|Year at a Glance
- Personal information (e.g., name, age, pets)
- Preferences (e.g., hobbies, sports, foods)
- Future plans; Body and health
- Family members' personal information
- Daily routines
- Rooms in the house; Location of objects
- Fruits/vegetables; Japanese foods and dishes
- Shopping and cooking; Money; Restaurants and ordering
- Directions; School rooms and subjects
- Daily routines
- Objects; Calendar; Weather
- Weather; Community; Holidays
- Pen pal letters
Margaret Dyer is the Japanese Curriculum Coordinator and teaches grades K-5 Japanese at Clarendon Elementary School in San Francisco, California. The school's 532 students come from a diverse community that includes many Japanese American families. Students participate in either the Japanese Bilingual Bicultural Program (JBBP), which offers Japanese language and culture education, or the Second Community Program, which offers Italian language and culture education. Both programs rely on strong parent involvement.
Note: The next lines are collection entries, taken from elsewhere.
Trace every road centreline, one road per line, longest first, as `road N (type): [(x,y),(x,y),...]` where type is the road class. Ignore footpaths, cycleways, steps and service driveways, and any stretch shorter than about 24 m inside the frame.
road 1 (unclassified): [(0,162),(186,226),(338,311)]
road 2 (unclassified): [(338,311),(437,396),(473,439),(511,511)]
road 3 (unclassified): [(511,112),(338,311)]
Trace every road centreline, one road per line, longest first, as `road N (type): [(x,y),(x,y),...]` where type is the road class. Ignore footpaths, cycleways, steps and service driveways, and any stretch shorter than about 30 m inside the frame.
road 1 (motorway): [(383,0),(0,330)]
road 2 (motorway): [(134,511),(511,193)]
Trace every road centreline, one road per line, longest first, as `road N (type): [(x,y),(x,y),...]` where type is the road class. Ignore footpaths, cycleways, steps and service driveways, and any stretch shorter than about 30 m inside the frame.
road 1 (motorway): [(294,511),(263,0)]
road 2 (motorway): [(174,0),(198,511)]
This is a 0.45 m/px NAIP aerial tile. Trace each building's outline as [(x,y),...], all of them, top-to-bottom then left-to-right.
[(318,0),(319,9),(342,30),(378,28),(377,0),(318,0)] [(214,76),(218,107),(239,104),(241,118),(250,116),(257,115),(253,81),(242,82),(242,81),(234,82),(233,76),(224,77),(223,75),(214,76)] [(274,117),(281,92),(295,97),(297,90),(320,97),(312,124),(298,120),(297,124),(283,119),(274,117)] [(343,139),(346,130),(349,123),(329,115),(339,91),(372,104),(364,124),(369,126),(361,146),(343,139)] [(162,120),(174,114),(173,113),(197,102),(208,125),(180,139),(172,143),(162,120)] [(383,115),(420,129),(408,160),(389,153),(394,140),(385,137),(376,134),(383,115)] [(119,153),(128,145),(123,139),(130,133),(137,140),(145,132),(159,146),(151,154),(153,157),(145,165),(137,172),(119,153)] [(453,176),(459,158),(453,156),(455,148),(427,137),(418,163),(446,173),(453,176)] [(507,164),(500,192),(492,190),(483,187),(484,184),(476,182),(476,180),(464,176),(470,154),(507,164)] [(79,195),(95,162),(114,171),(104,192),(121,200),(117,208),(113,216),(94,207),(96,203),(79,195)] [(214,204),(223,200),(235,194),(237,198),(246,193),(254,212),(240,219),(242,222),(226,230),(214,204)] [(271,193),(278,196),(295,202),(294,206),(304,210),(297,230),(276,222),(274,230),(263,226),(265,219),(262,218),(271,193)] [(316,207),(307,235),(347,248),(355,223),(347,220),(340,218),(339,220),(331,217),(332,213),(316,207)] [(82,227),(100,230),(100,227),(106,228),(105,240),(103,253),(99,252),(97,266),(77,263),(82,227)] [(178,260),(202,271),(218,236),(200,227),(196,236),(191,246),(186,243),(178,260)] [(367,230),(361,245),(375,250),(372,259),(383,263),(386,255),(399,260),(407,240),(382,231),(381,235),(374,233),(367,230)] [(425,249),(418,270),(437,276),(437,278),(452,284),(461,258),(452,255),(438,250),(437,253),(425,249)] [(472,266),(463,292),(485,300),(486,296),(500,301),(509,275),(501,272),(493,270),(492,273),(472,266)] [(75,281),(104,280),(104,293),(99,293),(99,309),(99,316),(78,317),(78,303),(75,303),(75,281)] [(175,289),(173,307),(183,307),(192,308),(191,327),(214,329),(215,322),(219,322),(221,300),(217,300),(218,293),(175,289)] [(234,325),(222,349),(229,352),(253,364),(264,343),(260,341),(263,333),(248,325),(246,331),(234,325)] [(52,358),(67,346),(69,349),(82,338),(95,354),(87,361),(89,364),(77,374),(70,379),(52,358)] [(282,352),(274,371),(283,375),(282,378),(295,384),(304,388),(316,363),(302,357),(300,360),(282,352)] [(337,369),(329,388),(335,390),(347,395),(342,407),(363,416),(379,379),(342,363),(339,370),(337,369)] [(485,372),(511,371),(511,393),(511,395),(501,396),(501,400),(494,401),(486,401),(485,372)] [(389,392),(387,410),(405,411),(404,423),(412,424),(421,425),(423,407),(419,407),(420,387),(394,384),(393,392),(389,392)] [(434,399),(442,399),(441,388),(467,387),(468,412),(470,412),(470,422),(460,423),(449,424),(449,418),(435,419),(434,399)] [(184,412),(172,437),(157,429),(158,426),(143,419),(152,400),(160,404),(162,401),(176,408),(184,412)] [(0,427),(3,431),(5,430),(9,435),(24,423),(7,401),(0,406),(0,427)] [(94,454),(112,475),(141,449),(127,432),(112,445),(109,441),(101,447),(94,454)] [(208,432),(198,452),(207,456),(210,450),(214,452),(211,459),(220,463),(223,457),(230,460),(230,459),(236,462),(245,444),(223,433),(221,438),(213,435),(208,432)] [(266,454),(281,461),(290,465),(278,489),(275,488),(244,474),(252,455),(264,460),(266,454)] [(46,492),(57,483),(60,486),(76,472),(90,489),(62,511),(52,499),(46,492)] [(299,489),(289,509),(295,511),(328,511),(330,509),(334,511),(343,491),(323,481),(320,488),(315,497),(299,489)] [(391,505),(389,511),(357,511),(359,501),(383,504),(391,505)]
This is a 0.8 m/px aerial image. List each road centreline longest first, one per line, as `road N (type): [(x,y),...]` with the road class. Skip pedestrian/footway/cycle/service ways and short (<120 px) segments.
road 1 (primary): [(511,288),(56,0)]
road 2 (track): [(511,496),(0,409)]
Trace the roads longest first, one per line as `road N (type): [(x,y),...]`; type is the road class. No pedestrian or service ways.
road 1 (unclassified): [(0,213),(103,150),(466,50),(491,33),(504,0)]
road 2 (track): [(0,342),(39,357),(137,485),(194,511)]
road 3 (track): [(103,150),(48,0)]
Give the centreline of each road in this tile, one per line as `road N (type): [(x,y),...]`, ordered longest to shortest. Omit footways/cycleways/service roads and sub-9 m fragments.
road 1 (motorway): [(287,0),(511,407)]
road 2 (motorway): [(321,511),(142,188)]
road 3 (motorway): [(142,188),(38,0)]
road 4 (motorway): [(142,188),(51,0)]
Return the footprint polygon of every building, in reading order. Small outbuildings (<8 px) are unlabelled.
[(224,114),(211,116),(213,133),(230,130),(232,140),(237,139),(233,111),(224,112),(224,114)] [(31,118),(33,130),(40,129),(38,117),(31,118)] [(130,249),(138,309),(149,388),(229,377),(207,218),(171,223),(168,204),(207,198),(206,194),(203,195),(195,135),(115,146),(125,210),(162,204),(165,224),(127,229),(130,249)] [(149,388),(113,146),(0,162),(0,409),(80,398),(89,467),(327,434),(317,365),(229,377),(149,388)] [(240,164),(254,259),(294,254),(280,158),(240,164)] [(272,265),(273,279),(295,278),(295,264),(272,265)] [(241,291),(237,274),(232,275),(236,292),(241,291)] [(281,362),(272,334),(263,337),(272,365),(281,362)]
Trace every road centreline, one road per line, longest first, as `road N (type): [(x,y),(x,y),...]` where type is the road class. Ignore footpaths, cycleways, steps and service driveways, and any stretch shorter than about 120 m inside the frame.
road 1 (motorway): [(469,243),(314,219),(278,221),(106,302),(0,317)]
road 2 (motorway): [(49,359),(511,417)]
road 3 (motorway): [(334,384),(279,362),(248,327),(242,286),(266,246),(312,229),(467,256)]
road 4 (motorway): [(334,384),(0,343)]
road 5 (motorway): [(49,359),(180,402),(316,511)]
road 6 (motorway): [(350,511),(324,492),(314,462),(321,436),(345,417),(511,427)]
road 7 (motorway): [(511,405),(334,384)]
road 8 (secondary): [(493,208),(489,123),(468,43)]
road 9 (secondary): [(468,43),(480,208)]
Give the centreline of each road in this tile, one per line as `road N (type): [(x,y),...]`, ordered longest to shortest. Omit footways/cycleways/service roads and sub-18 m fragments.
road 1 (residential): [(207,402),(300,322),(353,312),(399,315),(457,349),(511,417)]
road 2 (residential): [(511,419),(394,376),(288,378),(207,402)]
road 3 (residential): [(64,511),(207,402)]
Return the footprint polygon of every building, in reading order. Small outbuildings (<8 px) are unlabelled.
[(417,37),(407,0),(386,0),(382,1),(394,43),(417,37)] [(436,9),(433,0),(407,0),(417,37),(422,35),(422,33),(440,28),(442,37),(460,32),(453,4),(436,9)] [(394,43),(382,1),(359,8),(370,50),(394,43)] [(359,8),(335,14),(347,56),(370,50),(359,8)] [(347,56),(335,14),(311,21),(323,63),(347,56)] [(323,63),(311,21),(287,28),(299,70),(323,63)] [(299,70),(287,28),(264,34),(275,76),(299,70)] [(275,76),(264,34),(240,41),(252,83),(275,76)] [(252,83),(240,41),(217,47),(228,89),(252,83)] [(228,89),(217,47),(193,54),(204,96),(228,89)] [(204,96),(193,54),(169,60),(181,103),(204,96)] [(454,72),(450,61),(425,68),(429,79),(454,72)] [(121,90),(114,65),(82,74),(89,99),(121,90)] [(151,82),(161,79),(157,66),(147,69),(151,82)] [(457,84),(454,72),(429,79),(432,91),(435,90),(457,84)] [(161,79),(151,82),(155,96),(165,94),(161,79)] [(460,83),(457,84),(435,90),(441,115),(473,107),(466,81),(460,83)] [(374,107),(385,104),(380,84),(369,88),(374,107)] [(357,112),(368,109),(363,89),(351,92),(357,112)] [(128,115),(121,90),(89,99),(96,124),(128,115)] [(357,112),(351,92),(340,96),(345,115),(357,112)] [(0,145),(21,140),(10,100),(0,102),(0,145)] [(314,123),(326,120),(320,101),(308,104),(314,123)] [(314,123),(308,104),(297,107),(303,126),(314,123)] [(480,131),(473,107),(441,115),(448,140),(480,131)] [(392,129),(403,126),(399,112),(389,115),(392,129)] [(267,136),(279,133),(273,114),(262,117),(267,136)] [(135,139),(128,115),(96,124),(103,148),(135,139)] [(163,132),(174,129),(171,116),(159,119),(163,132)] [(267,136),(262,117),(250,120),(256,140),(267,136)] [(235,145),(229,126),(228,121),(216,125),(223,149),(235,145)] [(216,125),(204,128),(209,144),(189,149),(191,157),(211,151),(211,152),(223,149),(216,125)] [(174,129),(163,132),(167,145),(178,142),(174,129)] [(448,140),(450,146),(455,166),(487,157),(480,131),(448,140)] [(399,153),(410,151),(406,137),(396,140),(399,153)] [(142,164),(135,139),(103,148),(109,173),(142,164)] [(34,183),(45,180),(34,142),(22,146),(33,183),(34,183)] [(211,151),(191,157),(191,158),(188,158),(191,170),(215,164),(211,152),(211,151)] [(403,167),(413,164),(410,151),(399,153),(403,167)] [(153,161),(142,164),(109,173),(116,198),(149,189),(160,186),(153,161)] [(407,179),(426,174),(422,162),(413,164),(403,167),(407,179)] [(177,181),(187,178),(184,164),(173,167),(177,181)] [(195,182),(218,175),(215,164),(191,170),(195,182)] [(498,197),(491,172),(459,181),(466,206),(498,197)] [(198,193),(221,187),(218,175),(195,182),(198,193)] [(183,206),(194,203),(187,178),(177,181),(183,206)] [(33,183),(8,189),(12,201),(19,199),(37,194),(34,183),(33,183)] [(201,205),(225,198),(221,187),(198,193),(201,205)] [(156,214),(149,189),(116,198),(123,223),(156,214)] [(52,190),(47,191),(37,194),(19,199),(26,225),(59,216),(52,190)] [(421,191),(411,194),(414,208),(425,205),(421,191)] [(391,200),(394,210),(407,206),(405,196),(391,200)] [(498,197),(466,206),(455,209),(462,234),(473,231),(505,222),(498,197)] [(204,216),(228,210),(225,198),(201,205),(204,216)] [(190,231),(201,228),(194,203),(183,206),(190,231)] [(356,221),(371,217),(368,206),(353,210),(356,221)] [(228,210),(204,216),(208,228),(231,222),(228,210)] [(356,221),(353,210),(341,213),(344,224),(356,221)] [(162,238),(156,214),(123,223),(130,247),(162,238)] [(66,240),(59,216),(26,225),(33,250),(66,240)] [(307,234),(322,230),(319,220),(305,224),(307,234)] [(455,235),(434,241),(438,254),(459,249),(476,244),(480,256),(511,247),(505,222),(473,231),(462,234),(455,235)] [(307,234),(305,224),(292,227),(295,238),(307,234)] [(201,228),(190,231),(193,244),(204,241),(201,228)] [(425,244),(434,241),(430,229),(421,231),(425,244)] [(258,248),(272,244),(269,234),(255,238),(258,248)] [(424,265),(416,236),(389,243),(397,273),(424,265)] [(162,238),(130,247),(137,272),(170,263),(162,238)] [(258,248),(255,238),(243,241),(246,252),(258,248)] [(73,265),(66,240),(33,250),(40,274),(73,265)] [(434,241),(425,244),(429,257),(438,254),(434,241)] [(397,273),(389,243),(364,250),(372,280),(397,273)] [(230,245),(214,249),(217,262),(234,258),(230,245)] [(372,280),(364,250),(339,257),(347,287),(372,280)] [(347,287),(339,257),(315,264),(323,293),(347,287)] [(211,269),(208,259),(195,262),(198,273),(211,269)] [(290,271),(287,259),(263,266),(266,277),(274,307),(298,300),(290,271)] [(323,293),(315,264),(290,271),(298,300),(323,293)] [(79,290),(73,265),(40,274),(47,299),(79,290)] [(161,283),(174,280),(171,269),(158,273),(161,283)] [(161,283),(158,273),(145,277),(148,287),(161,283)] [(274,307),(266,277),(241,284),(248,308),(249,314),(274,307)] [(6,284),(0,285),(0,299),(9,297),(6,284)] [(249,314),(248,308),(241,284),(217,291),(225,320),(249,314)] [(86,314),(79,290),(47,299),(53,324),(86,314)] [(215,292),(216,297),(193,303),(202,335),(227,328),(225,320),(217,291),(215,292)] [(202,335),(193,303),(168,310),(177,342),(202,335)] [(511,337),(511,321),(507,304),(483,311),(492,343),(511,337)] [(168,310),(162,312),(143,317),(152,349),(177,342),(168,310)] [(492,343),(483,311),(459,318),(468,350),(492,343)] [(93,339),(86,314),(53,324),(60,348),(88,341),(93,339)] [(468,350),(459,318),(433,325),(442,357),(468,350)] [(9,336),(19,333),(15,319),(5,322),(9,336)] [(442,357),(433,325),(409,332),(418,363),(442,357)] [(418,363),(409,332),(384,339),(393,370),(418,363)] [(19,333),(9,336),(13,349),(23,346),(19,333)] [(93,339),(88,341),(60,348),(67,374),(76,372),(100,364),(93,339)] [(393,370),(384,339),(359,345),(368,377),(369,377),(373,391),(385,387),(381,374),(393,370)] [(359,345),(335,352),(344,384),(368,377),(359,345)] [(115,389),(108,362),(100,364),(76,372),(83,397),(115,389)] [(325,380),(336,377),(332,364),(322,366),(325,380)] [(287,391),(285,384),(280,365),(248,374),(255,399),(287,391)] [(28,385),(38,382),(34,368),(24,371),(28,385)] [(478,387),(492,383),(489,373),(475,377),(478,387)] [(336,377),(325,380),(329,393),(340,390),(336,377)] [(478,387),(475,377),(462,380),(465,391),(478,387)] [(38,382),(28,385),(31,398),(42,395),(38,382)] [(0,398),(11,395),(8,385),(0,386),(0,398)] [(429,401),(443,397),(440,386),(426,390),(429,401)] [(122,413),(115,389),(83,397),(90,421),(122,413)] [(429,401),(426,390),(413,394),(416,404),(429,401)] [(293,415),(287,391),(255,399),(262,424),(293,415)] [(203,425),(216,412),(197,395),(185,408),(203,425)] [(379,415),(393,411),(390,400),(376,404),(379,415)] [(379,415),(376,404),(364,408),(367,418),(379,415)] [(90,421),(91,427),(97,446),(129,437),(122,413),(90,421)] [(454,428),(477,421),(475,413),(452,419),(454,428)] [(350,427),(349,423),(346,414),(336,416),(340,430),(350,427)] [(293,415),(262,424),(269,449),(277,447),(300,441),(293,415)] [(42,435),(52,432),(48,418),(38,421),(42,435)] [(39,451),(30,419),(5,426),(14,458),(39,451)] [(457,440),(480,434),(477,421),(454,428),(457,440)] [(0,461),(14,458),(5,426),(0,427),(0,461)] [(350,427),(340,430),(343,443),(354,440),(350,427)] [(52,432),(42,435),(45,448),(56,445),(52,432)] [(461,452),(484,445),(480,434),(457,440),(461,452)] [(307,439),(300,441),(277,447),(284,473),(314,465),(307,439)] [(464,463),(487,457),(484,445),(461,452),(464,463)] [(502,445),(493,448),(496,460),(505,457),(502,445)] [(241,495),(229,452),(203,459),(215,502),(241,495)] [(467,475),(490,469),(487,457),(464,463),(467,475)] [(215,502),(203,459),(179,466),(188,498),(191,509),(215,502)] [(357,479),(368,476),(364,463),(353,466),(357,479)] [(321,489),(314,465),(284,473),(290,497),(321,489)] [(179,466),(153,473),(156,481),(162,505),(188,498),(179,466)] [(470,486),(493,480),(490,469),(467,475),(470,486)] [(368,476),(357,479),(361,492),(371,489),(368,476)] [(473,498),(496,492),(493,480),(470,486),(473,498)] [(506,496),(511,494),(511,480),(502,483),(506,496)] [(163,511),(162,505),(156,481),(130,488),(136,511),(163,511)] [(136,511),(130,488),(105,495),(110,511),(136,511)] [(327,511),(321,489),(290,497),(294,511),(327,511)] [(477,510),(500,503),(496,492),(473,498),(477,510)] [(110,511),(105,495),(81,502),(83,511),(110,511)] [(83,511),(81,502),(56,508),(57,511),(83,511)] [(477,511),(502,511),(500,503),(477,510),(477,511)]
The JBBP is part of the sequential Japanese K-12 program in the San Francisco Unified School District (see Resources). The program, which began in 1973, grew out of the desire of Japanese American parents to keep their heritage language and culture alive for their children. Clarendon Elementary's Japanese Foreign Language in the Elementary Schools Program integrates Japanese with the core curriculum of the school district. In this program, content is woven into standards-based Japanese lessons and Japanese is woven into the instruction of other subjects for all students. To extend their Japanese cultural and language learning, native and heritage Japanese students also meet once a week in a heritage language class taught by a native Japanese speaker.
Ms. Dyer refers to the National Standards for Foreign Language Learning and the Scope and Sequence for the Japanese Bilingual Bicultural Program when designing her lessons (see Resources). She begins by looking at each unit as a whole and determining what she wants students to accomplish by the end of the unit. She then considers the content that students studied in previous years and integrates those elements to deepen students' understanding. Ms. Dyer also selects the vocabulary words students need to review and the new terms she wants to introduce. When organizing individual lessons, Ms. Dyer follows the California Department of Education's five-step process (see Promoting Attractions of Japan).
Key Teaching Strategies
In the videotaped lesson, students began the School unit with new vocabulary related to daily routines. They used the new vocabulary in guided practice and then transitioned to application and extension activities. In a follow-up lesson, the students described their own schedules and incorporated vocabulary they learned from the Family, Home, and Food units.
Approximately one-third of the students in this class were native or heritage Japanese speakers. In this lesson, Ms. Dyer challenged the native and heritage students to be more precise in the times they list for their daily routines. In other lessons, she has given native and heritage students opportunities to challenge themselves through additional reading and writing assignments.
Formative Assessment: The teacher uses specific activities to evaluate how well students are learning material and to make necessary changes to instruction throughout the lesson.
Providing Comprehensible Input: The teacher introduces language that is slightly beyond students' current ability to understand and uses visuals, gestures, rephrasing, and/or props to establish meaning. The goal is for students to comprehend language through context.